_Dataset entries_
........

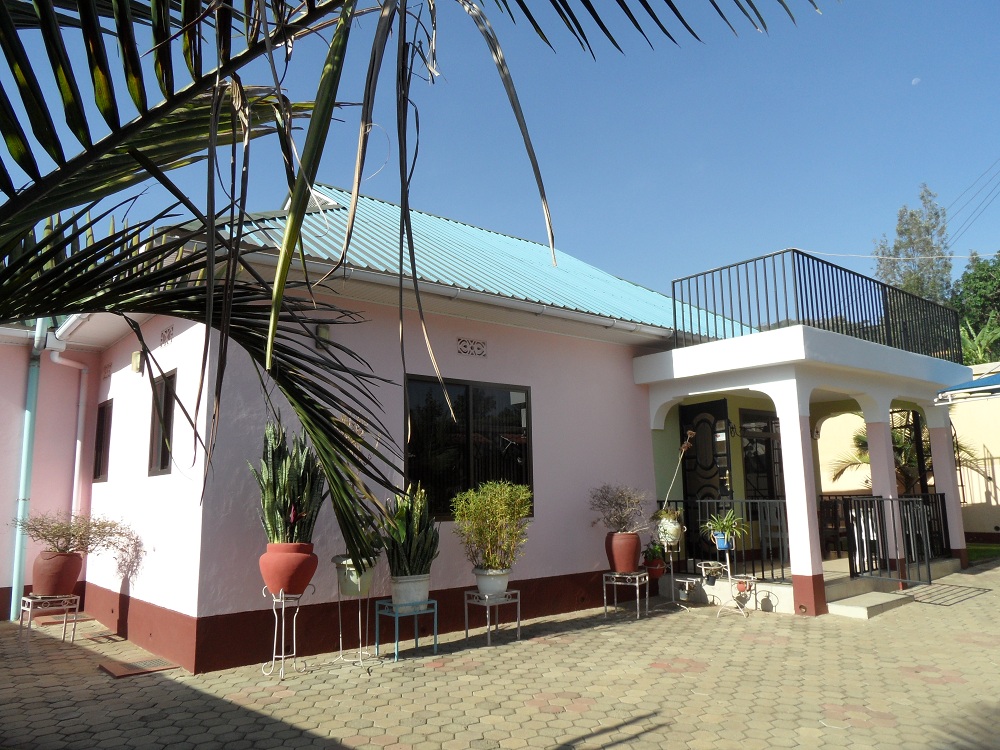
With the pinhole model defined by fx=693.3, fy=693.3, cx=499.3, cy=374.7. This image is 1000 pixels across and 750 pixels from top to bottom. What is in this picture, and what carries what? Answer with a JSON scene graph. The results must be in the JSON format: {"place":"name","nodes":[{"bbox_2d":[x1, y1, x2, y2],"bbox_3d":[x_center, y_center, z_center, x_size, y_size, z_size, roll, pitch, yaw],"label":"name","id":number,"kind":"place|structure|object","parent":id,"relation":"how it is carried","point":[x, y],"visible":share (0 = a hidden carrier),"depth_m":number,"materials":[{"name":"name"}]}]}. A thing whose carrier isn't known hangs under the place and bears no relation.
{"place":"outdoors","nodes":[
{"label":"outdoors","id":0,"kind":"place"},
{"bbox_2d":[5,178,977,667],"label":"house","id":1,"kind":"structure","parent":0,"point":[638,396],"depth_m":7.16,"materials":[{"name":"paint"}]},
{"bbox_2d":[10,317,44,618],"bbox_3d":[-5.426,0.983,8.001,0.193,3.477,0.393,7,-12,-40],"label":"drainpipe","id":2,"kind":"object","parent":1,"relation":"attached to","point":[27,417],"visible":0.81,"depth_m":7.96,"materials":[{"name":"metal"}]},
{"bbox_2d":[46,339,89,514],"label":"drainpipe","id":3,"kind":"object","parent":1,"relation":"attached to","point":[56,360],"visible":0.81,"depth_m":8.52,"materials":[{"name":"white plastic"}]},
{"bbox_2d":[92,399,112,483],"bbox_3d":[-4.627,0.792,8.221,0.152,1.109,0.839,7,-12,-40],"label":"window","id":4,"kind":"structure","parent":1,"relation":"in","point":[100,433],"depth_m":8.36,"materials":[{"name":"black glass"}]},
{"bbox_2d":[101,362,111,378],"bbox_3d":[-4.549,-0.048,8.042,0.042,0.179,0.384,7,-12,-40],"label":"vent","id":5,"kind":"object","parent":1,"relation":"in","point":[108,366],"visible":0.93,"depth_m":8.03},
{"bbox_2d":[131,349,142,373],"bbox_3d":[-3.800,-0.136,7.270,0.126,0.240,0.173,7,-12,-40],"label":"wall lamp","id":6,"kind":"object","parent":1,"relation":"attached to","point":[137,356],"visible":0.96,"depth_m":7.22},
{"bbox_2d":[147,369,176,475],"bbox_3d":[-3.112,0.463,6.548,0.160,1.087,0.838,7,-12,-40],"label":"window","id":7,"kind":"structure","parent":1,"relation":"in","point":[162,461],"depth_m":6.70,"materials":[{"name":"black glass"}]},
{"bbox_2d":[159,325,173,344],"bbox_3d":[-3.160,-0.373,6.571,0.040,0.171,0.390,7,-12,-40],"label":"vent","id":8,"kind":"object","parent":1,"relation":"in","point":[168,335],"visible":0.92,"depth_m":6.56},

........

_WHAT THE TASK REQUIRES_
Return all of the data exactly as written, and drop the pictures.

_RESPONSE_
With the pinhole model defined by fx=693.3, fy=693.3, cx=499.3, cy=374.7. This image is 1000 pixels across and 750 pixels from top to bottom. What is in this picture, and what carries what? Answer with a JSON scene graph. The results must be in the JSON format: {"place":"name","nodes":[{"bbox_2d":[x1, y1, x2, y2],"bbox_3d":[x_center, y_center, z_center, x_size, y_size, z_size, roll, pitch, yaw],"label":"name","id":number,"kind":"place|structure|object","parent":id,"relation":"how it is carried","point":[x, y],"visible":share (0 = a hidden carrier),"depth_m":number,"materials":[{"name":"name"}]}]}. A thing whose carrier isn't known hangs under the place and bears no relation.
{"place":"outdoors","nodes":[
{"label":"outdoors","id":0,"kind":"place"},
{"bbox_2d":[5,178,977,667],"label":"house","id":1,"kind":"structure","parent":0,"point":[638,396],"depth_m":7.16,"materials":[{"name":"paint"}]},
{"bbox_2d":[10,317,44,618],"bbox_3d":[-5.426,0.983,8.001,0.193,3.477,0.393,7,-12,-40],"label":"drainpipe","id":2,"kind":"object","parent":1,"relation":"attached to","point":[27,417],"visible":0.81,"depth_m":7.96,"materials":[{"name":"metal"}]},
{"bbox_2d":[46,339,89,514],"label":"drainpipe","id":3,"kind":"object","parent":1,"relation":"attached to","point":[56,360],"visible":0.81,"depth_m":8.52,"materials":[{"name":"white plastic"}]},
{"bbox_2d":[92,399,112,483],"bbox_3d":[-4.627,0.792,8.221,0.152,1.109,0.839,7,-12,-40],"label":"window","id":4,"kind":"structure","parent":1,"relation":"in","point":[100,433],"depth_m":8.36,"materials":[{"name":"black glass"}]},
{"bbox_2d":[101,362,111,378],"bbox_3d":[-4.549,-0.048,8.042,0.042,0.179,0.384,7,-12,-40],"label":"vent","id":5,"kind":"object","parent":1,"relation":"in","point":[108,366],"visible":0.93,"depth_m":8.03},
{"bbox_2d":[131,349,142,373],"bbox_3d":[-3.800,-0.136,7.270,0.126,0.240,0.173,7,-12,-40],"label":"wall lamp","id":6,"kind":"object","parent":1,"relation":"attached to","point":[137,356],"visible":0.96,"depth_m":7.22},
{"bbox_2d":[147,369,176,475],"bbox_3d":[-3.112,0.463,6.548,0.160,1.087,0.838,7,-12,-40],"label":"window","id":7,"kind":"structure","parent":1,"relation":"in","point":[162,461],"depth_m":6.70,"materials":[{"name":"black glass"}]},
{"bbox_2d":[159,325,173,344],"bbox_3d":[-3.160,-0.373,6.571,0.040,0.171,0.390,7,-12,-40],"label":"vent","id":8,"kind":"object","parent":1,"relation":"in","point":[168,335],"visible":0.92,"depth_m":6.56},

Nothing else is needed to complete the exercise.